La figura di Enea effettivamente è stata sempre sminuita, ridotta a “burattino” delle antiche divinità, quando non è deliberatamente trasformata in una figura patriottica. Per il fascismo, infatti, l’Eneide avrebbe giustificato la necessità di sottomettere i popoli dell’Africa (discorso di Mussolini del 9 maggio 1936).
Nella ricerca di Marcolongo, invece, l’Eneide e il suo protagonista acquistano tutt’altro spessore e immagine. In particolare, riguardo a Enea, l’autrice precisa:
“Mi sono accorta che Enea non mostra nel poema chissà quali gesti emotivi, non perché non ne sia capace. Ma perché non può. La sua non è freddezza né insensibilità. La sua è impotenza."
Anche noi in questa pandemia abbiamo scoperto la nostra impotenza come Enea di fronte al suo destino. L’autrice costruisce questo parallelismo interessante tra noi uomini di oggi e Enea, uomo dell’antichità.
E ancora:
“Ciò che racconta l’Eneide […] non è la storia di Roma né quella di Enea. È la storia di un uomo.

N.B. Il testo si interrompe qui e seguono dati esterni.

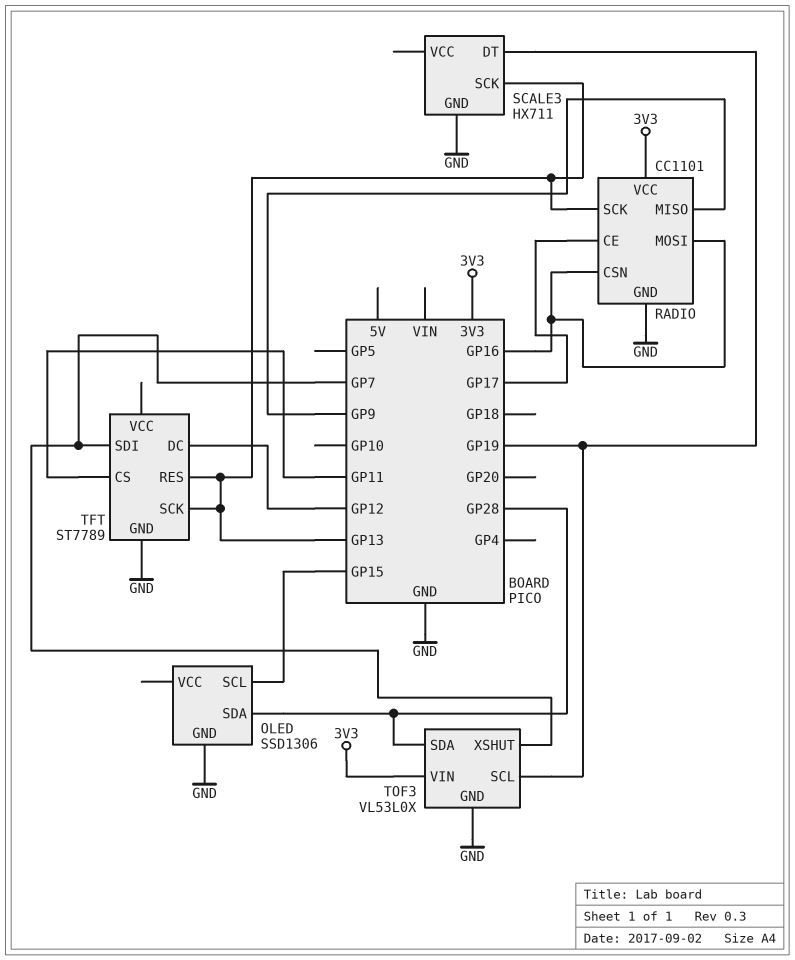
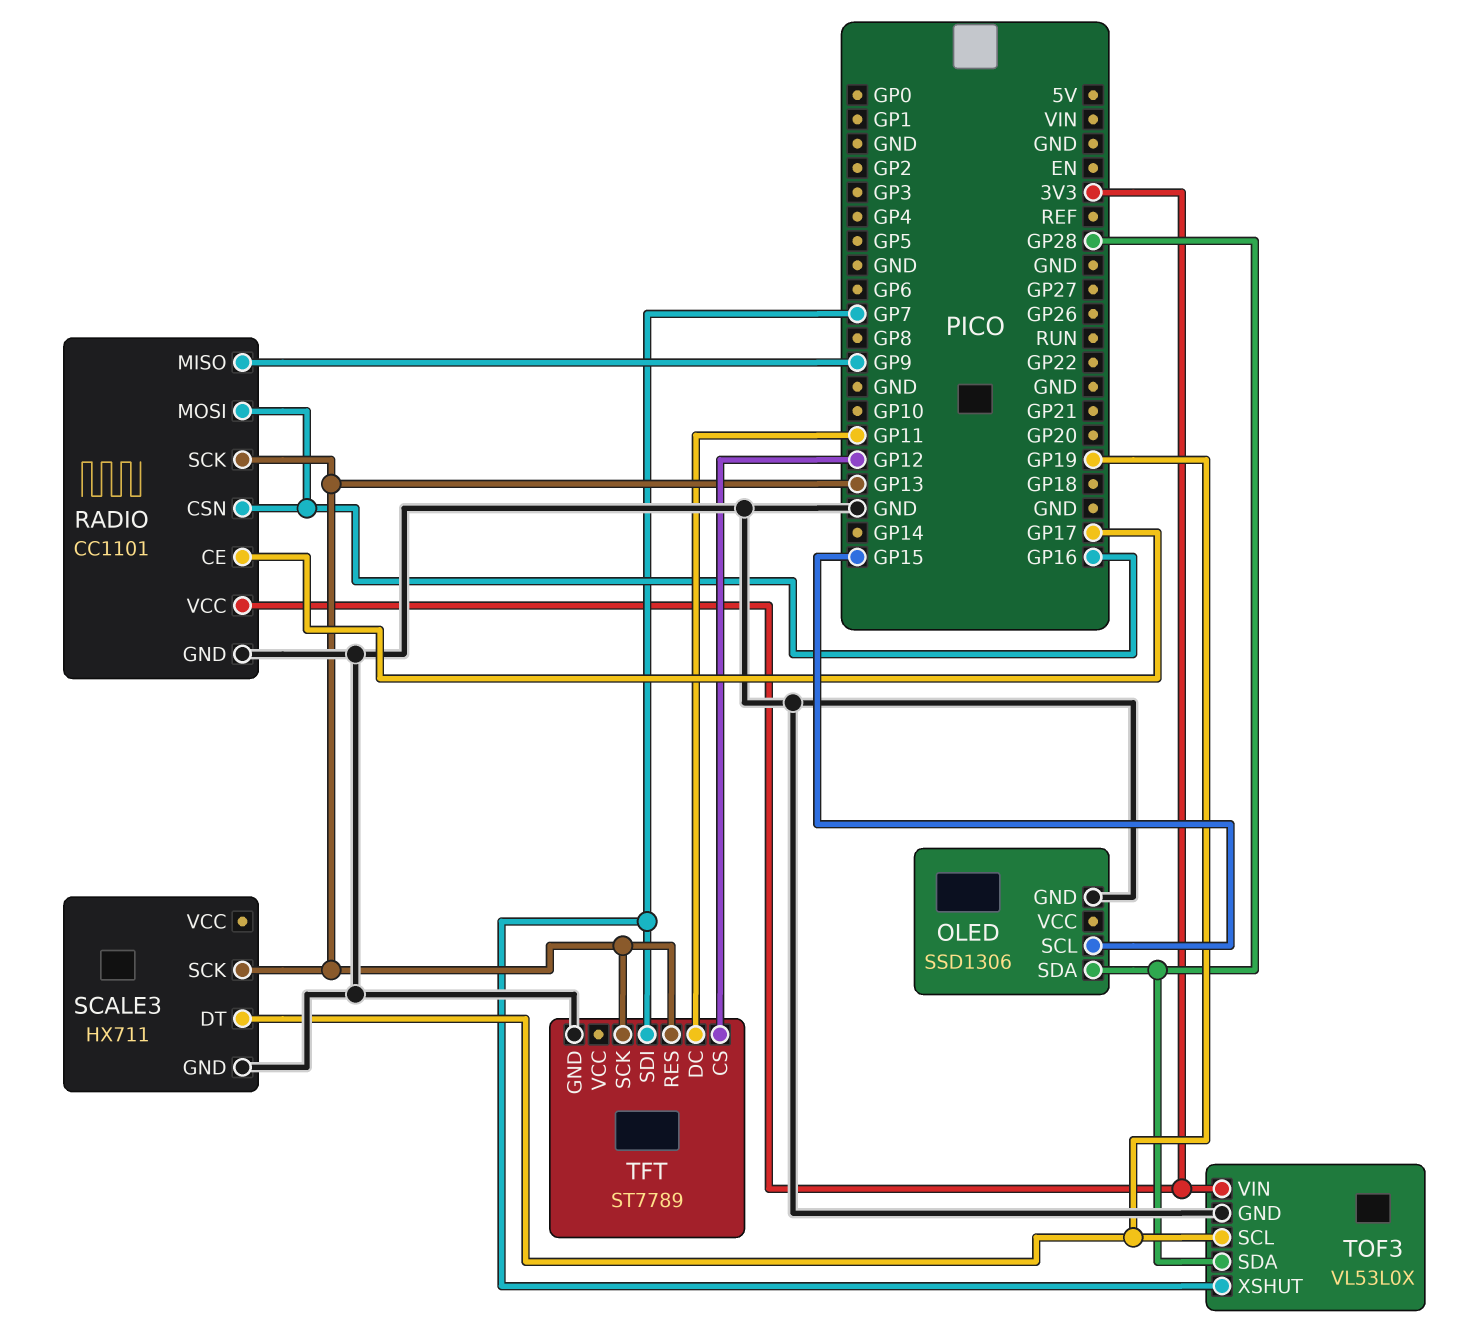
TFT pin CS: GP11 -> GP12
TFT pin DC: GP12 -> GP11

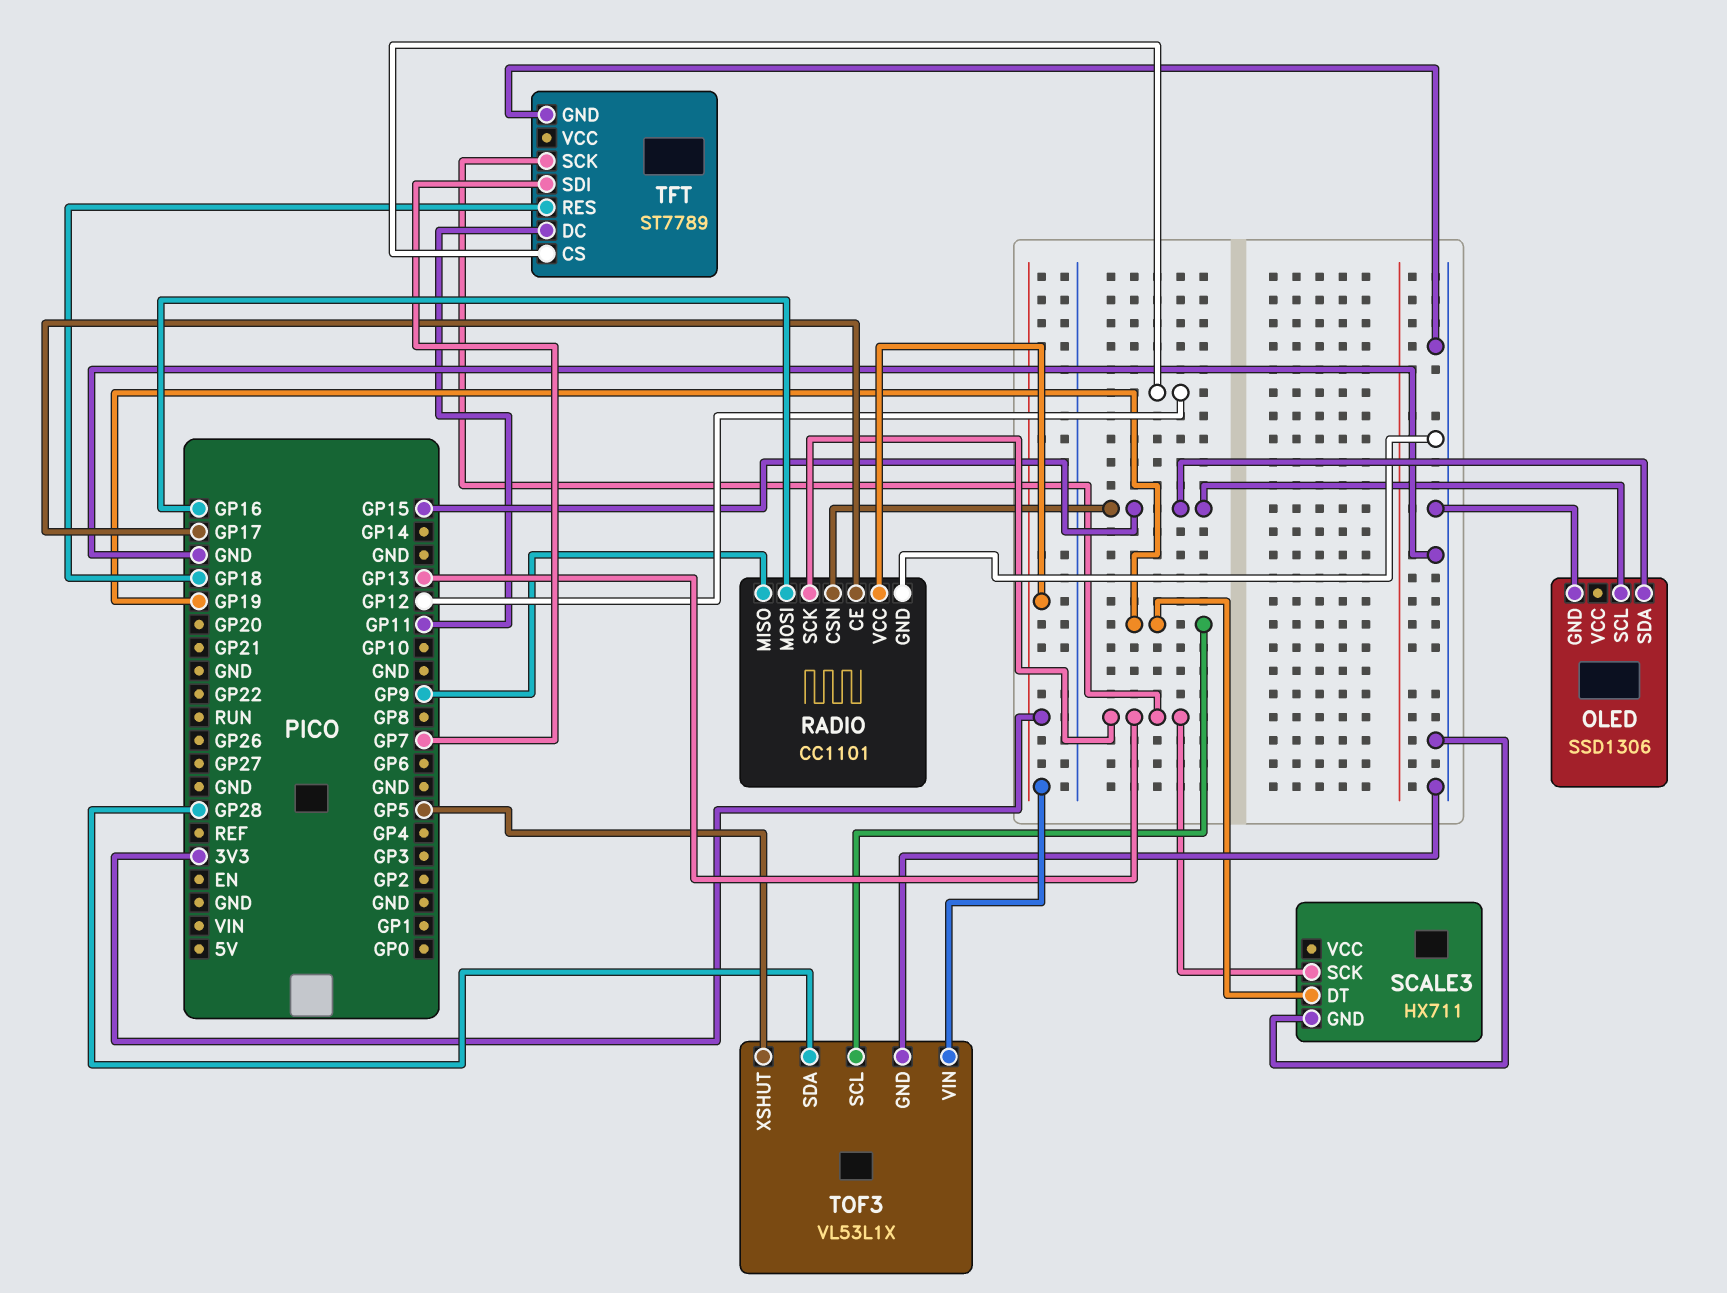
OLED pin SDA: GP28 -> GP15
RADIO pin CSN: GP16 -> GP15
TFT pin RES: GP13 -> GP18
TOF3: VL53L0X -> VL53L1X
TOF3 pin XSHUT: GP7 -> GP5

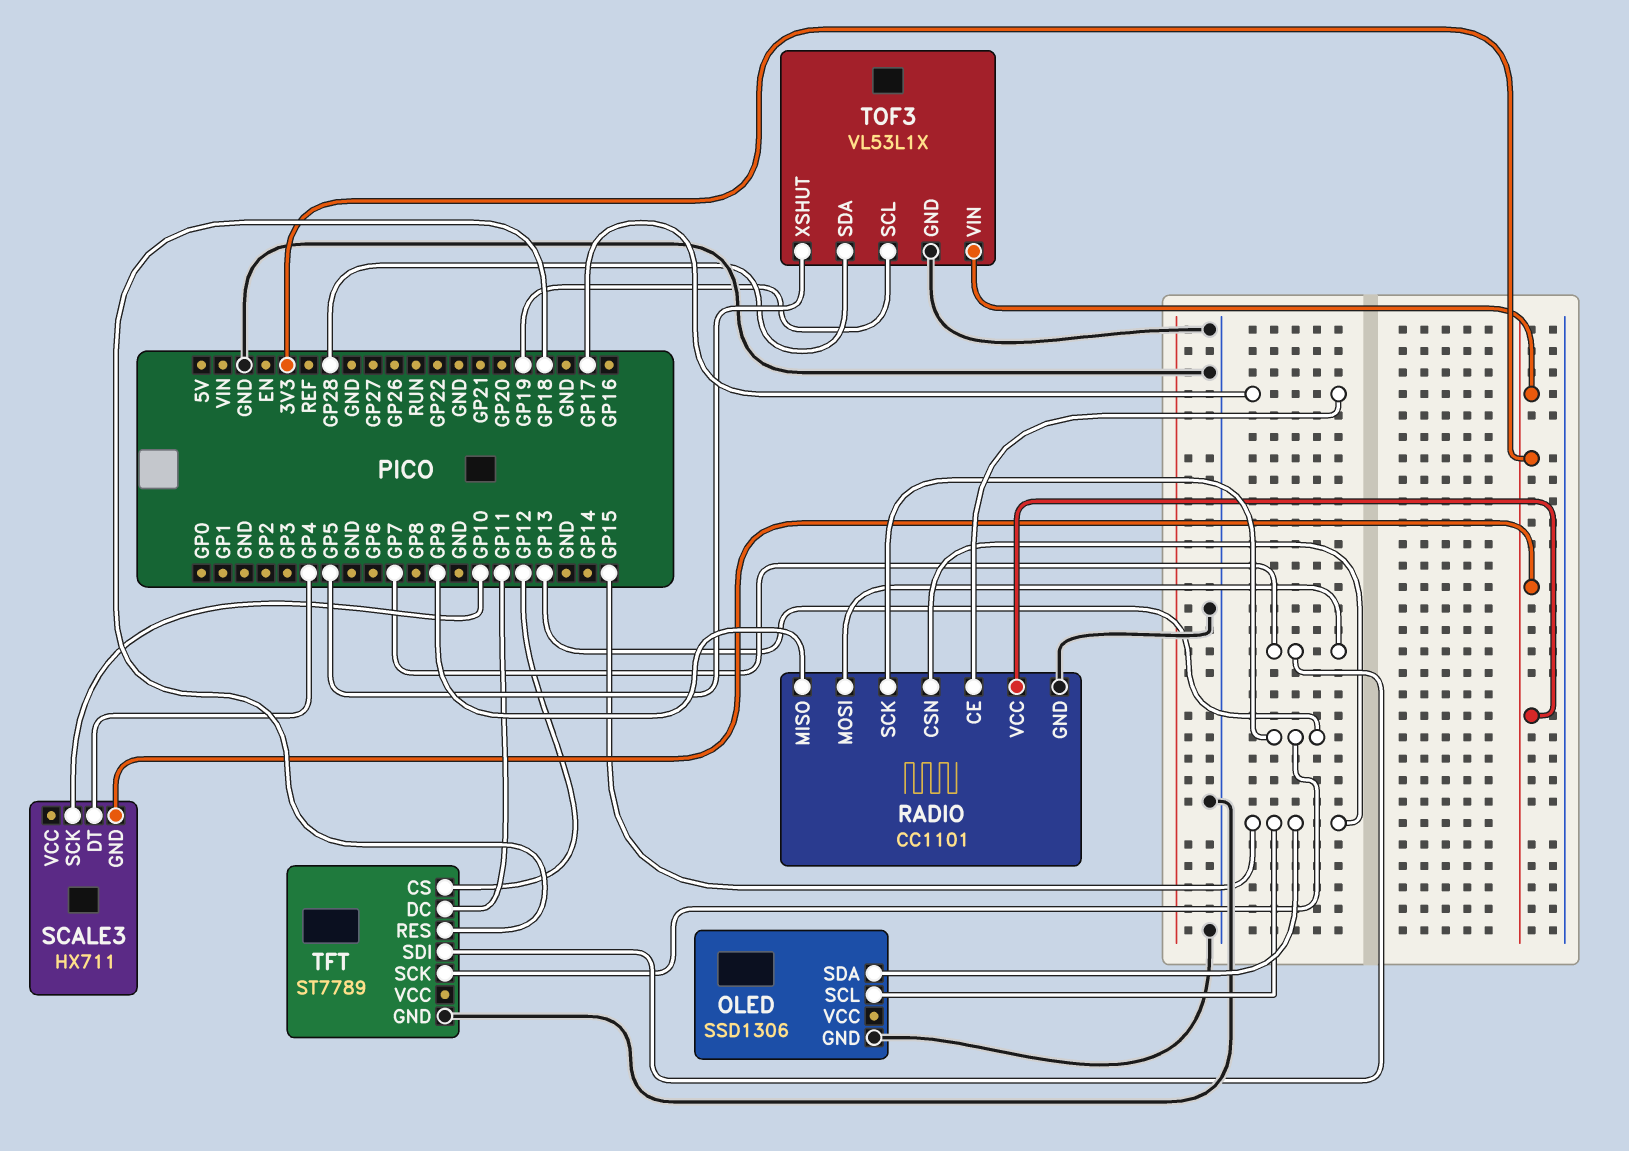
RADIO pin MOSI: GP16 -> GP7
SCALE3 pin DT: GP19 -> GP4
SCALE3 pin GND: GND -> 3V3
SCALE3 pin SCK: GP13 -> GP10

Non dell’uomo antico, bensì dell’uomo contemporaneo – persino dell’uomo futuro […], è la storia dell’essere umano in quanto tale, con tutta la fatica che è richiesta per esserlo, e che tuttavia, combatte, insiste, non desiste, quasi sempre si dissipa per essere l’uomo che è”.

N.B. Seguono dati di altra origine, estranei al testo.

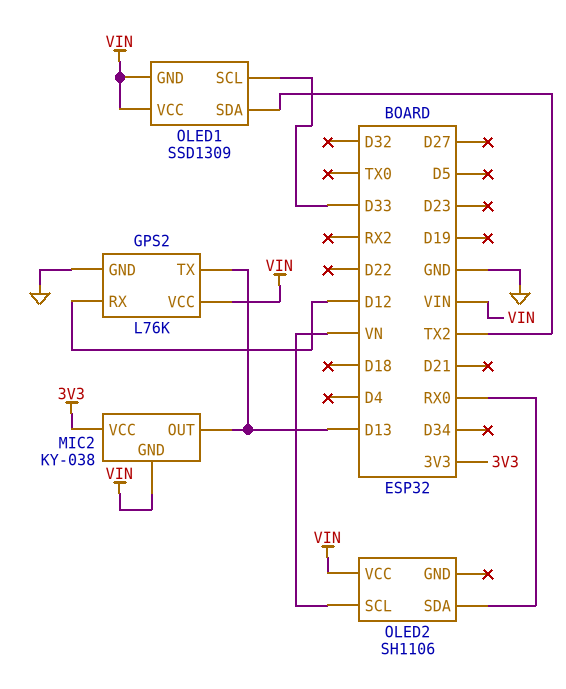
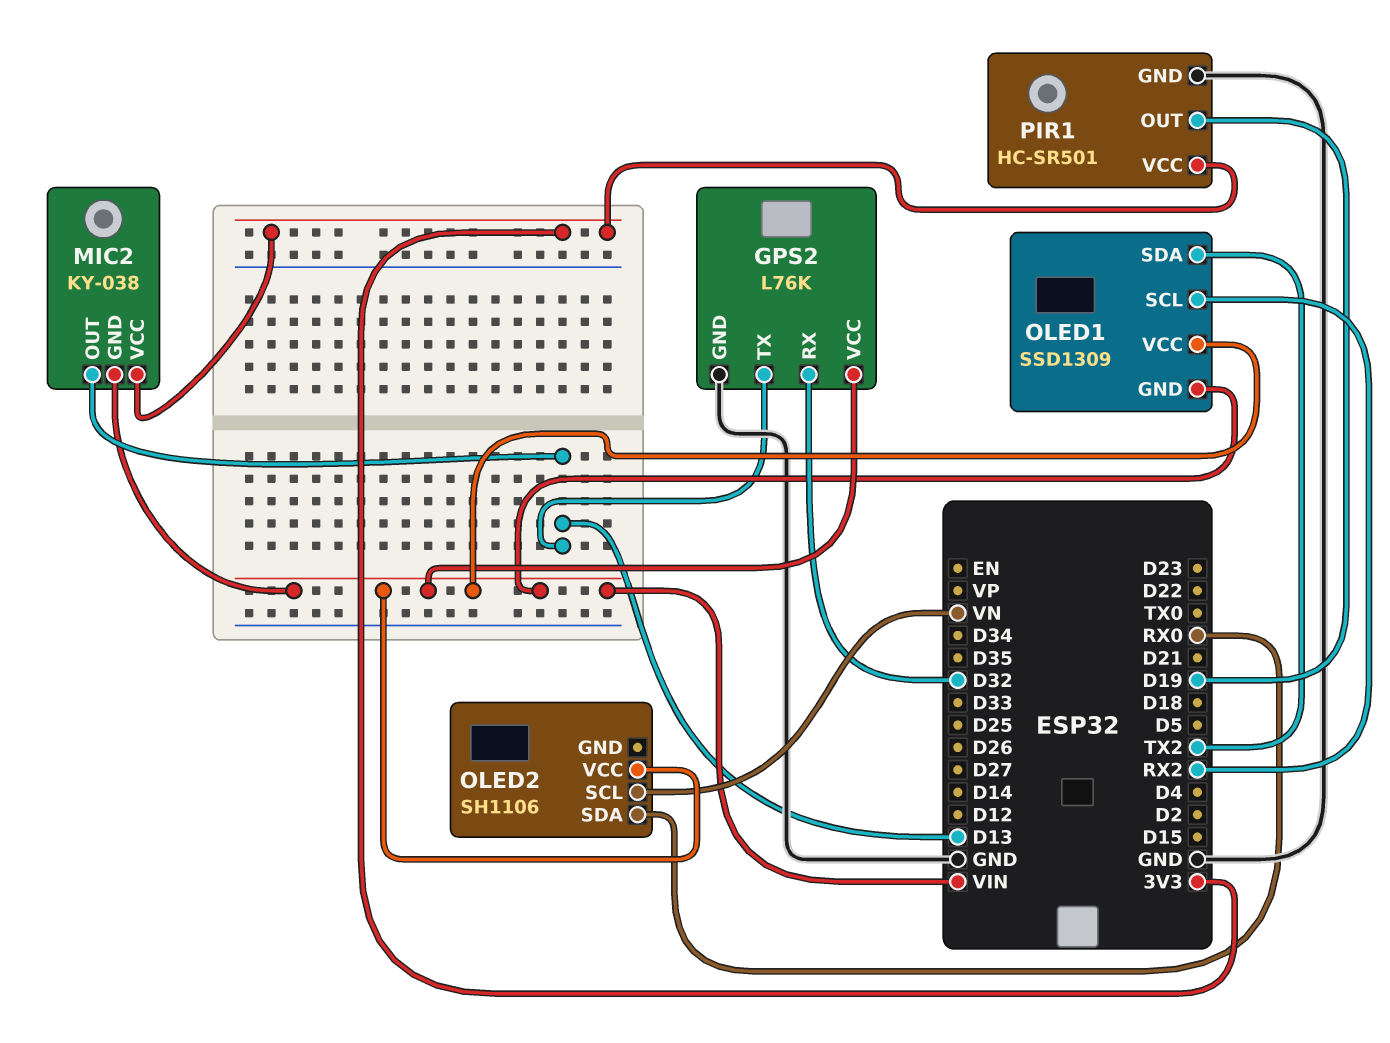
GPS2 pin RX: D12 -> D32
OLED1 pin SCL: D33 -> RX2
PIR1: none -> HC-SR501
PIR1 pin GND: none -> GND
PIR1 pin OUT: none -> D19
PIR1 pin VCC: none -> 3V3

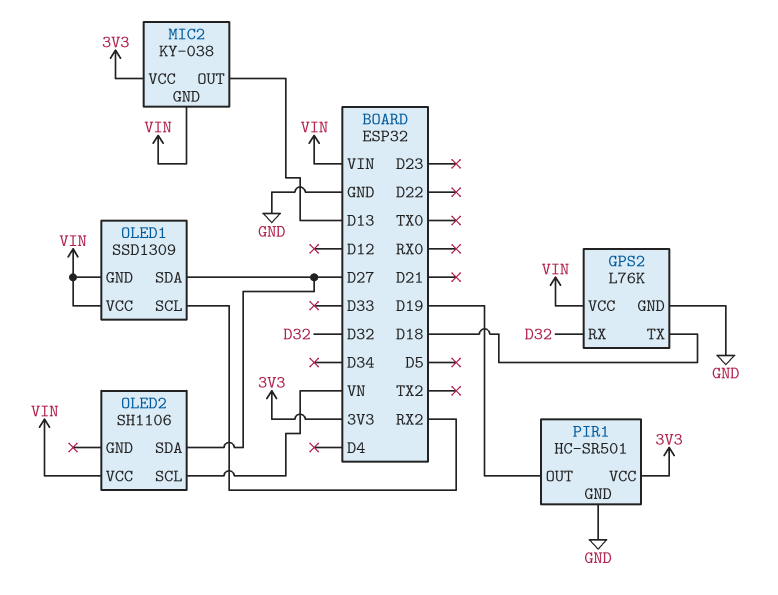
GPS2 pin TX: D13 -> D18
OLED1 pin SDA: TX2 -> D27
OLED2 pin SDA: RX0 -> D27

Il saggio offre molti rimandi preziosi: sul tempo augusteo; sulla figura di Virgilio, che nelle Bucoliche e nelle Georgiche si mostra più vero e partecipe rispetto alla celebrazione “tiepida” del potere imperiale; sull’incontro tra il colto mondo greco di Enea e i più rustici popoli italici; sull’esametro dattilico che ha fatto faticare generazioni di studenti. Tutto questo e molto altro in questo saggio che richiede una lettura attenta.